Lost on campus? A navigation app makes getting around easier

Application StreetNav - 2026 EPFL/Mathias Udriot - CC-BY-SA 4.0
The Double Deck construction project has made moving around the EPFL campus an altogether different proposition. A navigation app, named StreetNav, helps community members – including those with disabilities – find their way from the metro station to the Rolex Learning Center and beyond.
Gabriella, a mechanical engineering student at EPFL, has experienced the campus from three different vantage points. The first was as a young woman, when she was free to move about as she pleased. Then, she had to navigate the campus after a long period of rehabilitation following a devastating 10-meter fall that left her with almost no use of her legs. And more recently, since construction work began on the Double Deck project in 2025, she’s had to find new routes around the enormous hole at the very center of the site.
Gabriella and Hervé, a visually impaired EPFL staff member, volunteered to test StreetNav, a navigation app developed for use during the construction work, which is scheduled to run until 2029. Conceived as a temporary solution, it will eventually be replaced by the EPFL Plan app, which is being upgraded as part of a wider project. StreetNav stands out for its ability to tailor route guidance to nine user profiles: able-bodied pedestrians; people with limited mobility; pregnant women; manual wheelchair users; electric wheelchair users; people pushing strollers and those wheeling suitcases; people who are blind; people visually impaired; and those who require an “easy-to-read” mode, such as non-native speakers of French.
The app is now up and running, after the team behind it spent several weeks mapping indoor spaces across multiple floors, putting the tool through its paces and ironing out bugs. In some covered areas, for instance, beacons had to be installed so the signal could switch smoothly from outdoor GPS to the indoor system in the CM building, where the central corridor was fully scanned. That corridor now provides a way around the construction site, linking the EPFL metro stop to the Rolex Learning Center. With the new app, users can easily find a specific room inside the CM building, as well as reach any building entrance or major destination on campus.
I’d even recommend the app to able-bodied friends who come to visit me and aren’t familiar with the campus, because it’s very easy to get lost.
“I’d even recommend the app to able-bodied friends who come to visit me and aren’t familiar with the campus, because it’s very easy to get lost,” says Gabriella. For her, one of StreetNav’s main advantages is that, because it recognizes her profile, it steers her wheelchair away from gravel paths and cobblestones.
“A great product”
Hervé agrees that it’s “a great product,” even if the early tests involved a fair amount of trial and error. “The audio didn’t always match what was displayed on the screen,” he explains. “And sometimes, it didn’t quite get the location of an elevator right or failed to flag an obstacle.” Those were the kinds of fine adjustments that Seedgrowth Accessibility, the company that worked with the project team, had to make so the app would align with user expectations.
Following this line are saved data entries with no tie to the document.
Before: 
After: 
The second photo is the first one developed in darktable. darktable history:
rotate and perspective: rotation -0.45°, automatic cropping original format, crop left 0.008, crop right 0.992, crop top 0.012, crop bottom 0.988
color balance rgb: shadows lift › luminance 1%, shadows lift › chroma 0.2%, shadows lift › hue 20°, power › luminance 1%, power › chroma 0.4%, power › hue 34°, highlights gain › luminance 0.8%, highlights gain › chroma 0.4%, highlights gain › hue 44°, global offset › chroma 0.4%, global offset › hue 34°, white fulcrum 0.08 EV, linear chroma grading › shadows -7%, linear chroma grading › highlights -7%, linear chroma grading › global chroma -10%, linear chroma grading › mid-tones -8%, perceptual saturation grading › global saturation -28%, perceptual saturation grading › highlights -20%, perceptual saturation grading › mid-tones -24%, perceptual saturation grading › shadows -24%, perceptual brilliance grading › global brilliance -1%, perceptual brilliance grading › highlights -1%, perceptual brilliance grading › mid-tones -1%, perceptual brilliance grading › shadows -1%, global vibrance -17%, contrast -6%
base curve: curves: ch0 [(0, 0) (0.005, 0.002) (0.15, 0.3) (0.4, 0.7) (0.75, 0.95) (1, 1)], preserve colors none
Quentin Delval, a project manager at EPFL’s Equal Opportunity Office and head of EPFL Without Barriers – the program the app was developed under – is particularly pleased with the end result: “When you have a disability, you have to plan much further ahead. You get up earlier. You have to map out your routes, set off early in case something unexpected happens and, sometimes, rely on other people for help. That’s a huge additional mental load. And it drains the energy you need to handle the usual stresses of everyday life. People with disabilities are at greater risk of becoming socially isolated, dropping out of school or quitting work – all because the environment they’re in doesn’t allow them to function properly. Yet the law requires organizations to do everything they can to help people with disabilities maintain their independence.”
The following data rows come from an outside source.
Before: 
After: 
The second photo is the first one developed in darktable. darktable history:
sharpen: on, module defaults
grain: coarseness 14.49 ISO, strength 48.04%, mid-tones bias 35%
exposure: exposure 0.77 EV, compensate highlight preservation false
The law requires organizations to do everything they can to help people with disabilities maintain their independence.
Later this year, the EPFL Without Barriers project is set to present a detailed action plan to the School’s upper management, building on the findings of an earlier consultation phase in which people facing sensory or mobility challenges were asked about their views. The plan will include some particularly ambitious measures with hefty cost implications. But StreetNav is an example of a measure that, while more modest in scope, still makes a difference.
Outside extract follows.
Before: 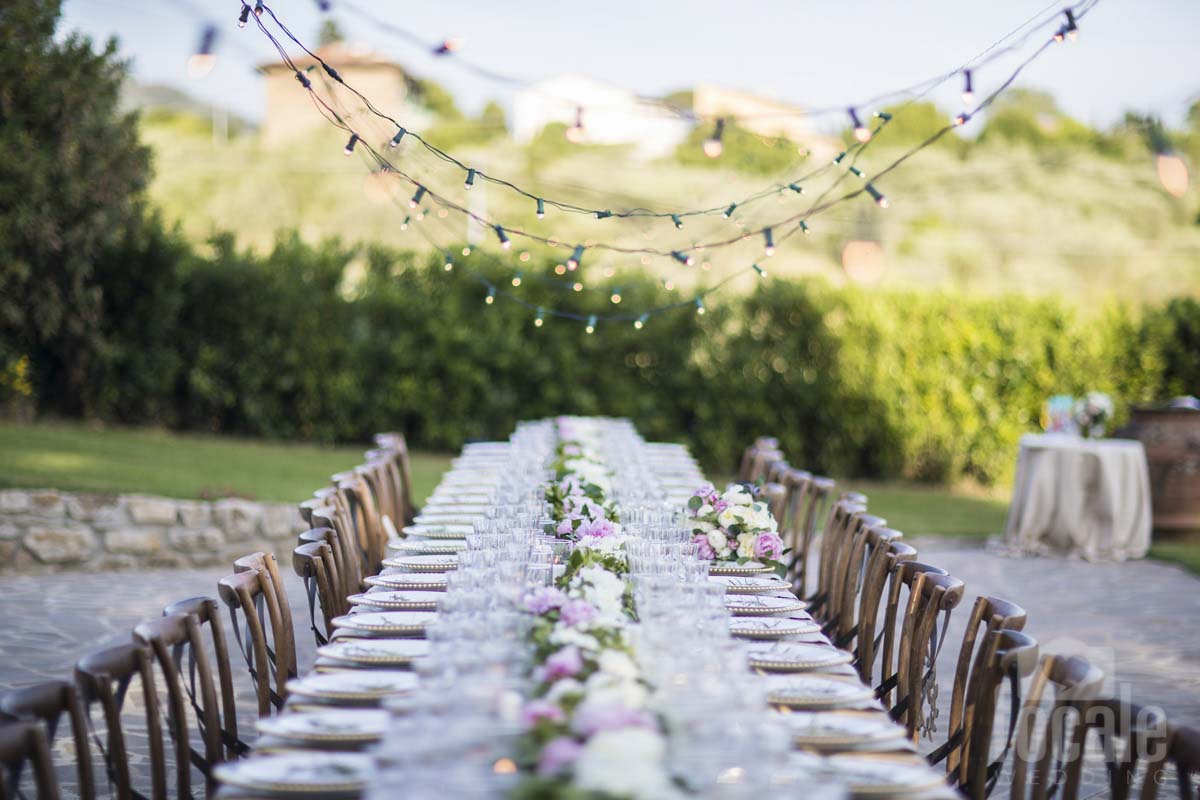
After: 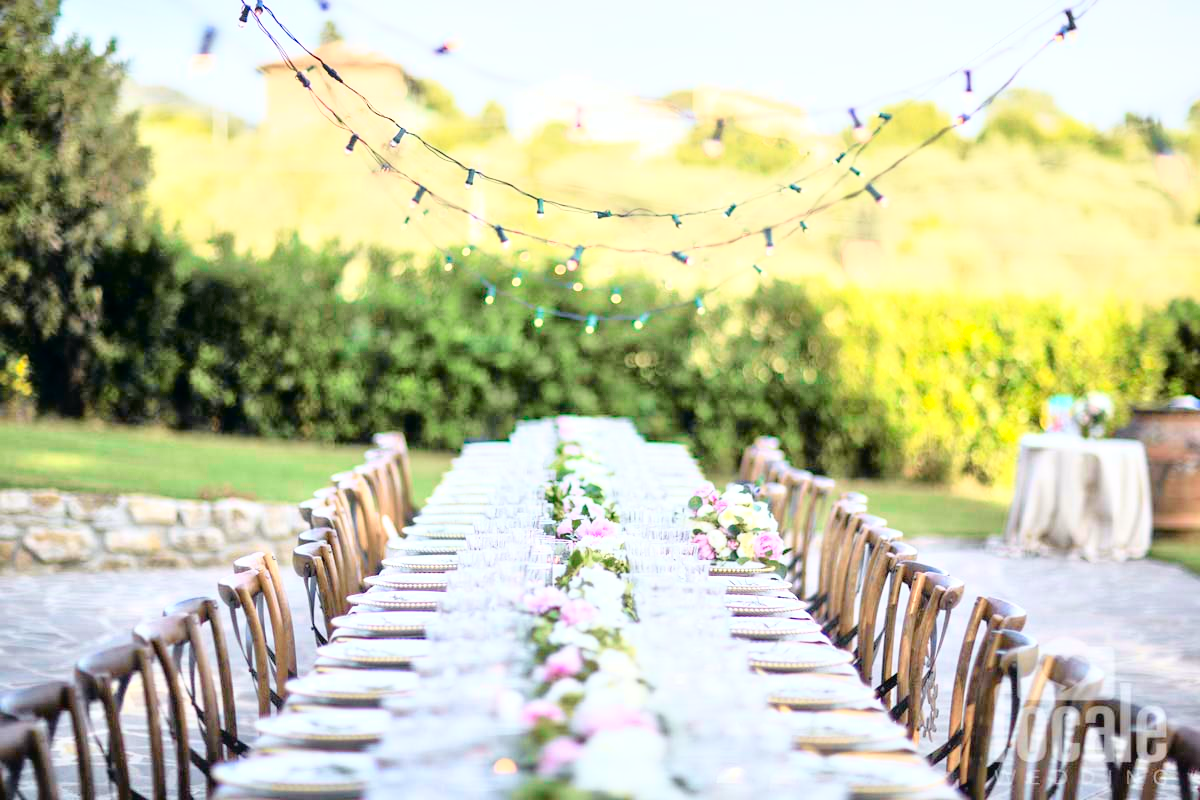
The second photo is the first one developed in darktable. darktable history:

To get the whole EPFL community involved in supporting their peers with physical impairments, there’s also a companion app called StreetCo, which lets anyone flag accessibility issues around campus – from a broken elevator or a blocked staircase to a construction barrier that’s been moved. Together, the two apps act like a kind of Waze for pedestrians – something that ends up being useful for everyone, whether they’re in peak physical condition or hobbling back from a ski trip with a broken leg.